Thesis Thread: The Shuffle Is the Scale-Out Tax, Again

The shuffle behind a sort-merge join is the same all-to-all exchange that this book keeps returning to. It is the reduce-side data movement of MapReduce in Section 6.5, the all-reduce that synchronizes gradients in data-parallel training in Chapter 15, and the all-to-all that routes tokens between experts in mixture-of-experts models later in Part IV. Each time, the lesson is identical: distribution buys you parallel compute but charges you for moving data between machines, and the engineering that matters is minimizing and balancing that movement. Skew is what happens when the movement is not balanced, and salting, broadcasting, and AQE are three ways to rebalance it.

With joins, shuffles, and skew understood, you have the core of Spark performance tuning: most slow jobs are a missed broadcast or an unhandled hot key, and both now have names and fixes. The next section turns from tuning Spark for general data work to using it specifically for AI: assembling training features, preprocessing at scale, and feeding distributed model training, which Section 7.8 takes up.
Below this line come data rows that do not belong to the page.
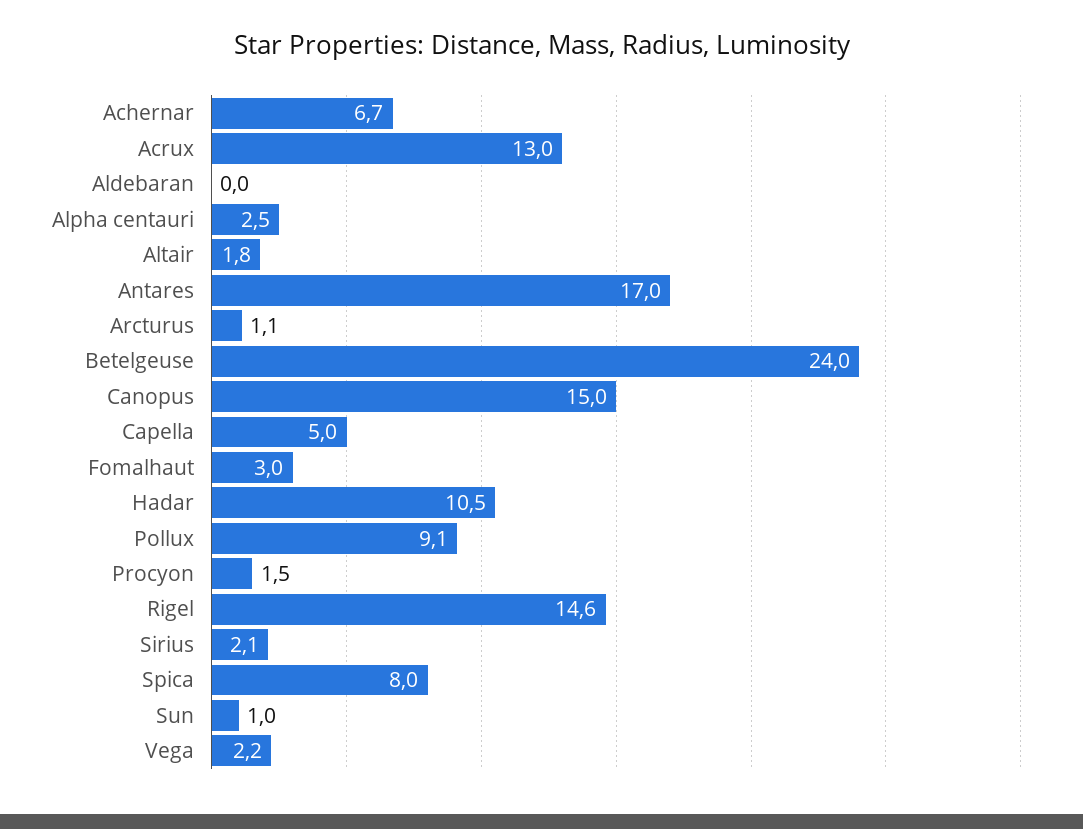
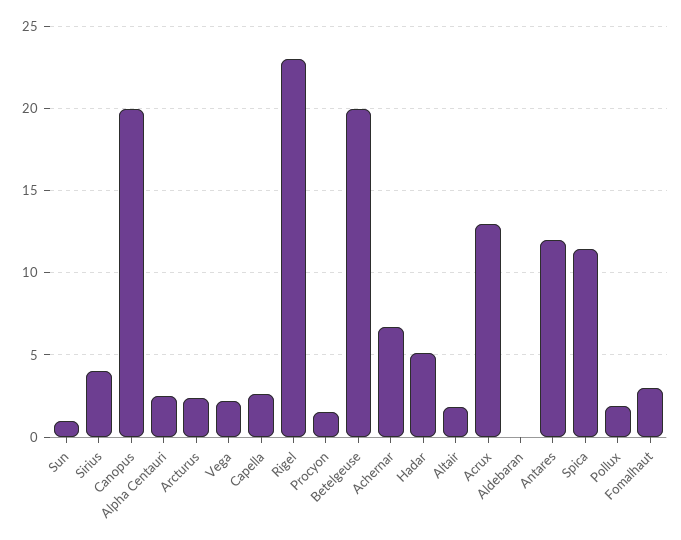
  {
    "Achernar": 6.7,
    "Acrux": 13,
    "Aldebaran": 0,
    "Alpha centauri": 2.5,
    "Altair": 1.8,
-   "Antares": 17,
+   "Antares": 12,
-   "Arcturus": 1.1,
+   "Arcturus": 2.5,
-   "Betelgeuse": 24,
+   "Betelgeuse": 20,
-   "Canopus": 15,
+   "Canopus": 20,
-   "Capella": 5,
+   "Capella": 2.5,
    "Fomalhaut": 3,
-   "Hadar": 10.5,
+   "Hadar": 5,
-   "Pollux": 9.1,
+   "Pollux": 2,
    "Procyon": 1.5,
-   "Rigel": 14.6,
+   "Rigel": 23,
-   "Sirius": 2.1,
+   "Sirius": 4,
-   "Spica": 8,
+   "Spica": 11.5,
    "Sun": 1,
    "Vega": 2.2
  }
Exercise 7.7.1: Pick the Join Strategy Conceptual

For each join, state whether Spark should use a broadcast hash join or a sort-merge join, and why: (a) a 5-terabyte clickstream table joined against a 2-megabyte table of campaign metadata; (b) two 800-gigabyte tables of user events from different sources joined on user_id; (c) a 1-terabyte orders table joined against a 40-megabyte products table when spark.sql.autoBroadcastJoinThreshold is left at its 10-megabyte default. For (c), name the one config change that would convert a slow sort-merge join into a fast broadcast join, and the risk it introduces.

Exercise 7.7.2: Measure and Mitigate Skew Coding

Extend Code 7.7.2 so that the right (dimension) side is modeled too: give the hot key one matching row and replicate it once per salt value, then verify that the salted join still produces the same total number of matched pairs as the unsalted join (correctness must survive the rebalance). Next, sweep the salt factor over the values 1, 2, 8, 32, and 128 and plot or print the busiest task's share at each. Explain the diminishing returns you observe and why an unboundedly large salt factor is not free.

Exercise 7.7.3: When Does Broadcast Beat Shuffle? Analysis

Using the cost comparison $b \cdot E \ll S_L + S_R$ from Section 2, suppose you have $E = 200$ executors, a large left table of $S_L = 2{,}000$ gigabytes, and a right table you can shrink by filtering and projecting. At what right-table size $b$ does the broadcast cost $b \cdot E$ equal the shuffle cost $S_L + b$? Below that crossover, broadcasting moves less total data; above it, shuffling does. Compute the crossover $b$, compare it to the 10-megabyte default threshold, and explain why Spark's default is far more conservative than the raw break-even point. We make this kind of network-cost estimate rigorous in Chapter 3.